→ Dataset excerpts
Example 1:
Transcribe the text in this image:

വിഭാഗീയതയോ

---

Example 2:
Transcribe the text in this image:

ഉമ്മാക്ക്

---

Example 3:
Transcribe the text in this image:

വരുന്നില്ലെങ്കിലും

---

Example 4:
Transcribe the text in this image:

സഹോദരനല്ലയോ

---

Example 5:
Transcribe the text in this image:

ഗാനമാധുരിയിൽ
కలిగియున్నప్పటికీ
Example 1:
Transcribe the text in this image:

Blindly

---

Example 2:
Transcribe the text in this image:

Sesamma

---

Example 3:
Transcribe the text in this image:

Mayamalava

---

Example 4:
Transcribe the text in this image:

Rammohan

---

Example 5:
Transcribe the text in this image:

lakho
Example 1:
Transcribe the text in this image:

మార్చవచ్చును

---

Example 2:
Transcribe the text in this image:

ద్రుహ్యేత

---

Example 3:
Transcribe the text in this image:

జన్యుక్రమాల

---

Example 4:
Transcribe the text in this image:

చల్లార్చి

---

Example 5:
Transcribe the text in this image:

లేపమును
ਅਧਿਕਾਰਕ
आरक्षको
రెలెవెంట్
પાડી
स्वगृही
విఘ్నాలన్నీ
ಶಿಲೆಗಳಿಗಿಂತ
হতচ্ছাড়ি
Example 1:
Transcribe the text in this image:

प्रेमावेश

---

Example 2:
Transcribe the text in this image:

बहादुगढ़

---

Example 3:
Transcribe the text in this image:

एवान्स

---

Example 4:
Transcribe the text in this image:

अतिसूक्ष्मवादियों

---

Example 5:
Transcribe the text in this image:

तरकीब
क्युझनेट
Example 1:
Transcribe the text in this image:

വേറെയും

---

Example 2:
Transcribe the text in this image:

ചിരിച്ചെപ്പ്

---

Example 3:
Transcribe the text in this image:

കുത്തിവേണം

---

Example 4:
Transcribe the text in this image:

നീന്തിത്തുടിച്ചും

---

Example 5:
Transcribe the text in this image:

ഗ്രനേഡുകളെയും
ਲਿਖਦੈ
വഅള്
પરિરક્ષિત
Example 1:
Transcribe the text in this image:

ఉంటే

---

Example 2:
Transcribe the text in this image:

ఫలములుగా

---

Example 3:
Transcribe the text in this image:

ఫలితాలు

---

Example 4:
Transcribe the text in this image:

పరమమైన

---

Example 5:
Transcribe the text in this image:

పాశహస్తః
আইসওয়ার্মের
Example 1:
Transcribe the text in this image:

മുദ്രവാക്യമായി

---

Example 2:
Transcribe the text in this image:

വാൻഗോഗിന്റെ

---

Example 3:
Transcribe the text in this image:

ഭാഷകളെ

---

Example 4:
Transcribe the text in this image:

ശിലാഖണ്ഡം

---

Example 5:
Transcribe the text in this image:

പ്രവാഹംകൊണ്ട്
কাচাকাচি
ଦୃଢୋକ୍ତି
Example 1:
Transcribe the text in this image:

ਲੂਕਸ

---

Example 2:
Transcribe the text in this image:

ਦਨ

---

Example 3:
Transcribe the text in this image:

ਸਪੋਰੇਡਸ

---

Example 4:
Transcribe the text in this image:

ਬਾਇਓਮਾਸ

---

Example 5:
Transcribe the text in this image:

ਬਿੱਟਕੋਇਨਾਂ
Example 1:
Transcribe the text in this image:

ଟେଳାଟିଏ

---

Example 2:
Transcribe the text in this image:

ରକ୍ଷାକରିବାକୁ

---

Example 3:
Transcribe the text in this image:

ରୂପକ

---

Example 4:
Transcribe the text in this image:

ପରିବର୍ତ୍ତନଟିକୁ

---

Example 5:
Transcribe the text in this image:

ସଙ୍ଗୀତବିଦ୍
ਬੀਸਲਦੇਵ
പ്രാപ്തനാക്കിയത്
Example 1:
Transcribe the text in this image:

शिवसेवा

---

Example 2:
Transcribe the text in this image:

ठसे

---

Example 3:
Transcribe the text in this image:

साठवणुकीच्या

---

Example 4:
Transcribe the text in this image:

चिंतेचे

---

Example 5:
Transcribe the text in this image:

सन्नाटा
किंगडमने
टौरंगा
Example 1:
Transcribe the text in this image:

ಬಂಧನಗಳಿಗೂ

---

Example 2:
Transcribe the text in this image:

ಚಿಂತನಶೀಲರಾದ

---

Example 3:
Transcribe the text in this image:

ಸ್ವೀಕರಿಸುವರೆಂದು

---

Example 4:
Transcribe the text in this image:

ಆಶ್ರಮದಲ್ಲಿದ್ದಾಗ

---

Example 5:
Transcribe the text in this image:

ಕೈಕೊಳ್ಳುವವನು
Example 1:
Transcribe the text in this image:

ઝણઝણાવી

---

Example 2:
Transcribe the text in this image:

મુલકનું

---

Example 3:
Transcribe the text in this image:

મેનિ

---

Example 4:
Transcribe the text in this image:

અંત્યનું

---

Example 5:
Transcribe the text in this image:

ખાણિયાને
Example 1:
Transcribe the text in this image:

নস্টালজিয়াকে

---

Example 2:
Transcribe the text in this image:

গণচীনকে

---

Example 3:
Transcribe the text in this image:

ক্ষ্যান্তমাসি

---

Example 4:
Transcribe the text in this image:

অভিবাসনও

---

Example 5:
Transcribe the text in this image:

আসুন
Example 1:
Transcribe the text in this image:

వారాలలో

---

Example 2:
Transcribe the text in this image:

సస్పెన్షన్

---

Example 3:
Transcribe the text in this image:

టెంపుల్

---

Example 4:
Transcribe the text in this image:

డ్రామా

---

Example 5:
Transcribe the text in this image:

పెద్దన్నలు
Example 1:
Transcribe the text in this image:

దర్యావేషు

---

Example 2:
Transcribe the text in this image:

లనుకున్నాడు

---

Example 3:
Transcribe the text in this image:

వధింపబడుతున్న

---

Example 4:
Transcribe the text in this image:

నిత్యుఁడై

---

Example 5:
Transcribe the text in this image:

→ Exercise goal
Would you write the records out again, word for word?

→ Result below
Example 1:
Transcribe the text in this image:

വിഭാഗീയതയോ

---

Example 2:
Transcribe the text in this image:

ഉമ്മാക്ക്

---

Example 3:
Transcribe the text in this image:

വരുന്നില്ലെങ്കിലും

---

Example 4:
Transcribe the text in this image:

സഹോദരനല്ലയോ

---

Example 5:
Transcribe the text in this image:

ഗാനമാധുരിയിൽ
కలిగియున్నప్పటికీ
Example 1:
Transcribe the text in this image:

Blindly

---

Example 2:
Transcribe the text in this image:

Sesamma

---

Example 3:
Transcribe the text in this image:

Mayamalava

---

Example 4:
Transcribe the text in this image:

Rammohan

---

Example 5:
Transcribe the text in this image:

lakho
Example 1:
Transcribe the text in this image:

మార్చవచ్చును

---

Example 2:
Transcribe the text in this image:

ద్రుహ్యేత

---

Example 3:
Transcribe the text in this image:

జన్యుక్రమాల

---

Example 4:
Transcribe the text in this image:

చల్లార్చి

---

Example 5:
Transcribe the text in this image:

లేపమును
ਅਧਿਕਾਰਕ
आरक्षको
రెలెవెంట్
પાડી
स्वगृही
విఘ్నాలన్నీ
ಶಿಲೆಗಳಿಗಿಂತ
হতচ্ছাড়ি
Example 1:
Transcribe the text in this image:

प्रेमावेश

---

Example 2:
Transcribe the text in this image:

बहादुगढ़

---

Example 3:
Transcribe the text in this image:

एवान्स

---

Example 4:
Transcribe the text in this image:

अतिसूक्ष्मवादियों

---

Example 5:
Transcribe the text in this image:

तरकीब
क्युझनेट
Example 1:
Transcribe the text in this image:

വേറെയും

---

Example 2:
Transcribe the text in this image:

ചിരിച്ചെപ്പ്

---

Example 3:
Transcribe the text in this image:

കുത്തിവേണം

---

Example 4:
Transcribe the text in this image:

നീന്തിത്തുടിച്ചും

---

Example 5:
Transcribe the text in this image:

ഗ്രനേഡുകളെയും
ਲਿਖਦੈ
വഅള്
પરિરક્ષિત
Example 1:
Transcribe the text in this image:

ఉంటే

---

Example 2:
Transcribe the text in this image:

ఫలములుగా

---

Example 3:
Transcribe the text in this image:

ఫలితాలు

---

Example 4:
Transcribe the text in this image:

పరమమైన

---

Example 5:
Transcribe the text in this image:

పాశహస్తః
আইসওয়ার্মের
Example 1:
Transcribe the text in this image:

മുദ്രവാക്യമായി

---

Example 2:
Transcribe the text in this image:

വാൻഗോഗിന്റെ

---

Example 3:
Transcribe the text in this image:

ഭാഷകളെ

---

Example 4:
Transcribe the text in this image:

ശിലാഖണ്ഡം

---

Example 5:
Transcribe the text in this image:

പ്രവാഹംകൊണ്ട്
কাচাকাচি
ଦୃଢୋକ୍ତି
Example 1:
Transcribe the text in this image:

ਲੂਕਸ

---

Example 2:
Transcribe the text in this image:

ਦਨ

---

Example 3:
Transcribe the text in this image:

ਸਪੋਰੇਡਸ

---

Example 4:
Transcribe the text in this image:

ਬਾਇਓਮਾਸ

---

Example 5:
Transcribe the text in this image:

ਬਿੱਟਕੋਇਨਾਂ
Example 1:
Transcribe the text in this image:

ଟେଳାଟିଏ

---

Example 2:
Transcribe the text in this image:

ରକ୍ଷାକରିବାକୁ

---

Example 3:
Transcribe the text in this image:

ରୂପକ

---

Example 4:
Transcribe the text in this image:

ପରିବର୍ତ୍ତନଟିକୁ

---

Example 5:
Transcribe the text in this image:

ସଙ୍ଗୀତବିଦ୍
ਬੀਸਲਦੇਵ
പ്രാപ്തനാക്കിയത്
Example 1:
Transcribe the text in this image:

शिवसेवा

---

Example 2:
Transcribe the text in this image:

ठसे

---

Example 3:
Transcribe the text in this image:

साठवणुकीच्या

---

Example 4:
Transcribe the text in this image:

चिंतेचे

---

Example 5:
Transcribe the text in this image:

सन्नाटा
किंगडमने
टौरंगा
Example 1:
Transcribe the text in this image:

ಬಂಧನಗಳಿಗೂ

---

Example 2:
Transcribe the text in this image:

ಚಿಂತನಶೀಲರಾದ

---

Example 3:
Transcribe the text in this image:

ಸ್ವೀಕರಿಸುವರೆಂದು

---

Example 4:
Transcribe the text in this image:

ಆಶ್ರಮದಲ್ಲಿದ್ದಾಗ

---

Example 5:
Transcribe the text in this image:

ಕೈಕೊಳ್ಳುವವನು
Example 1:
Transcribe the text in this image:

ઝણઝણાવી

---

Example 2:
Transcribe the text in this image:

મુલકનું

---

Example 3:
Transcribe the text in this image:

મેનિ

---

Example 4:
Transcribe the text in this image:

અંત્યનું

---

Example 5:
Transcribe the text in this image:

ખાણિયાને
Example 1:
Transcribe the text in this image:

নস্টালজিয়াকে

---

Example 2:
Transcribe the text in this image:

গণচীনকে

---

Example 3:
Transcribe the text in this image:

ক্ষ্যান্তমাসি

---

Example 4:
Transcribe the text in this image:

অভিবাসনও

---

Example 5:
Transcribe the text in this image:

আসুন
Example 1:
Transcribe the text in this image:

వారాలలో

---

Example 2:
Transcribe the text in this image:

సస్పెన్షన్

---

Example 3:
Transcribe the text in this image:

టెంపుల్

---

Example 4:
Transcribe the text in this image:

డ్రామా

---

Example 5:
Transcribe the text in this image:

పెద్దన్నలు
Example 1:
Transcribe the text in this image:

దర్యావేషు

---

Example 2:
Transcribe the text in this image:

లనుకున్నాడు

---

Example 3:
Transcribe the text in this image:

వధింపబడుతున్న

---

Example 4:
Transcribe the text in this image:

నిత్యుఁడై

---

Example 5:
Transcribe the text in this image:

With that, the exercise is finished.